I am hesitant to share the following story.
It may come across as immature, or professionally irresponsible, but the truth of the matter is, I don’t make up these occurrences, I merely report the facts.
One unfortunate aspect of my job is the early hour of my first class. It begins at eight o’clock in the morning, which in itself is a reasonable time for most adults. However, and speaking liberally on the behalf of college students, it is preferable for most nineteen year olds to have a tooth extracted without anesthesia rather than attend a class at such an ungodly hour.

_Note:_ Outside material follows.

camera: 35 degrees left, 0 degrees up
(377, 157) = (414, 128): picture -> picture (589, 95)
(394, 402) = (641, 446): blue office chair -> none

The herculean task before me is twofold. First, that I am able to maintain the attention of detached nineteen year olds who really aren’t that interested in anything academic before lunchtime. Secondly, that somehow, by the end of the semester, I have presented content in a way that my students can prove to their academic advisors and tuition-paying parents that it really was worthwhile to snooze their way through my lectures.

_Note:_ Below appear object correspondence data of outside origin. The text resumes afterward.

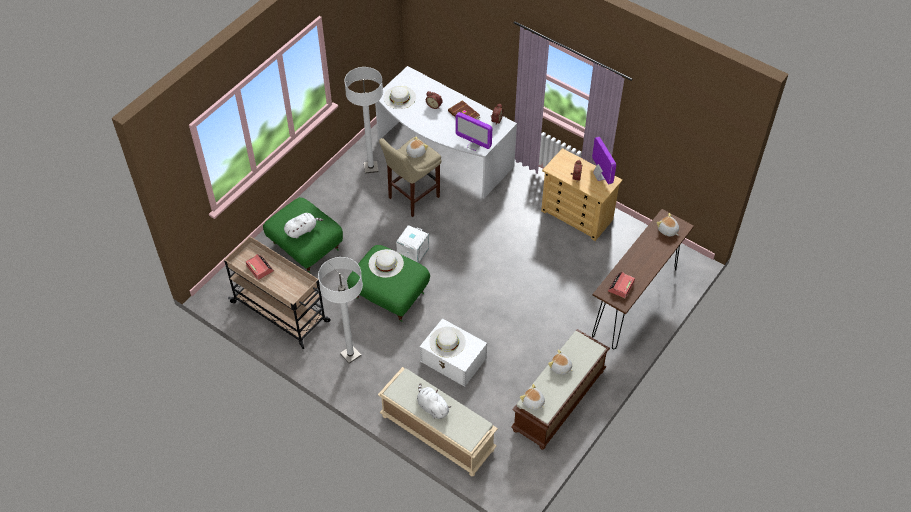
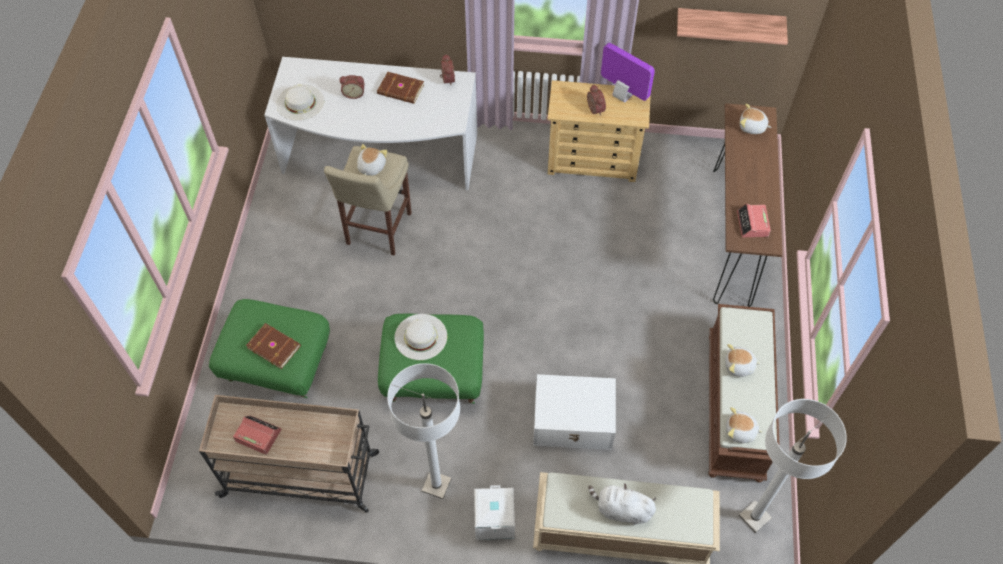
camera: 30 degrees left, 5 degrees up
(302, 230) = (274, 346): white plush toy -> brown book
(371, 168) = (297, 215): white floor lamp -> white floor lamp (754, 517)
(412, 251) = (424, 301): white storage box -> white storage box (493, 520)
(447, 342) = (565, 403): white hat -> none
(473, 145) = (441, 124): monitor -> none
(678, 155) = (729, 23): none -> shelf

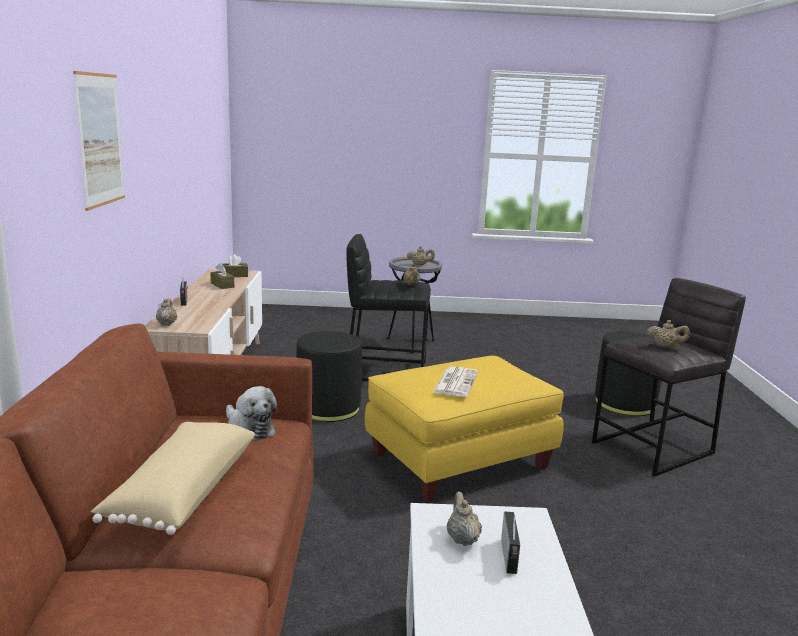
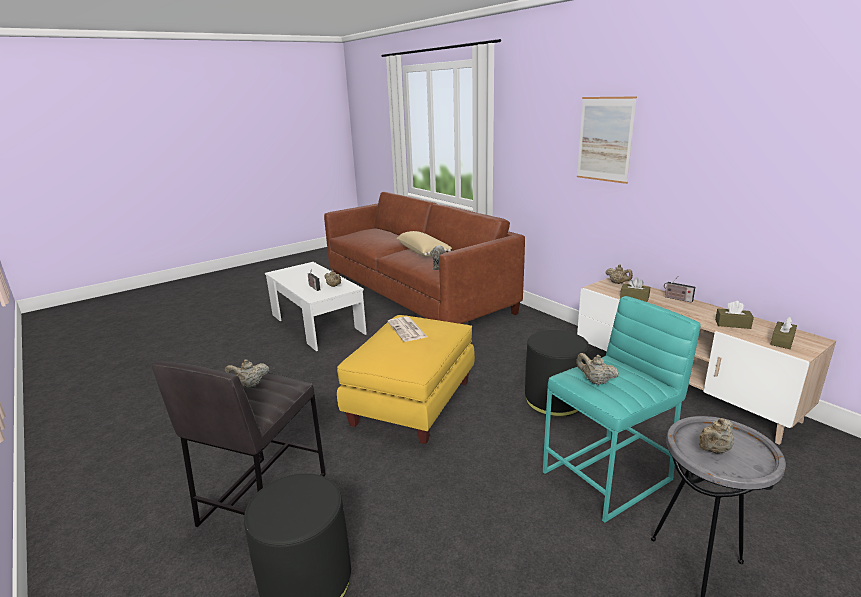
camera: 145 degrees right, 5 degrees up
(207, 312) = (634, 297): none -> brown tissue box
(385, 370) = (608, 476): black stool -> turquoise stool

I share personal anecdotes, funny stories and gesture wildly all in desperate attempts of having someone PAY ATTENTION. This morning’s class was a classic example of the lengths I will go to and the boundaries I will push all with the primary goal of educating those currently more interested in their accounts on Facebook.

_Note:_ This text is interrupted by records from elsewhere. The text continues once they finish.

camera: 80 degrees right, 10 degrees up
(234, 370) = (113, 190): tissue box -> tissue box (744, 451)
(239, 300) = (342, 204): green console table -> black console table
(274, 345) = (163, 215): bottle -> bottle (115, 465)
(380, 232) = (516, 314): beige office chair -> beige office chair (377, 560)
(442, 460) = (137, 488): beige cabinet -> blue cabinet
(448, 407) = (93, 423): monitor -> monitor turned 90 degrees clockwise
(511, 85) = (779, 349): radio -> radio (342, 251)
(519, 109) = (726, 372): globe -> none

The subject matter today focused on cardiovascular disease. As the wife of a physician who has practiced for more than 14 years, I occasionally hear of unusual expressions used by patients. John never identifies the source of these comments because of mean old HIPPA regulations, but it’s what they say, not who they are, that makes it so funny.
To introduce the day’s topic, I asked my students to identify various conditions mispronounced by patients
The first illness I wrote on the dry erase board was this:
FIREBALLS IN MY UKERUS. (Fibroids in my uterus)
And then the second:
SMILE A MIGHTY JESUS (Spinal meningitis)
After successfully securing the attention of my class without resorting to Red Bull by intravenous fluids, I wrote the final ailment, the primary subject of discussion, in big, bold letters:
MIGHTY INTERNAL FART (Myocardial Infarct)
And that’s when the Chair of the Department of Kinesiology walked into my classroom.
There was total silence; not a PEEP could be heard (pun intended). Like a heated tennis match at the U.S Open featuring Venus and Serena, my students glanced anxiously between the esteemed, well-respected visitor at the doorway and the shocked, now jobless instructor at the board.
Dr. P has more than thirty years of experience at the college, but more importantly, an exceptional sense of humor and boundless patience perfect for folks like me. Joyfully I was not fired on the spot.
I think that’s coming next week.
(Not really. But I have been suspended from use of all dry erase markers.)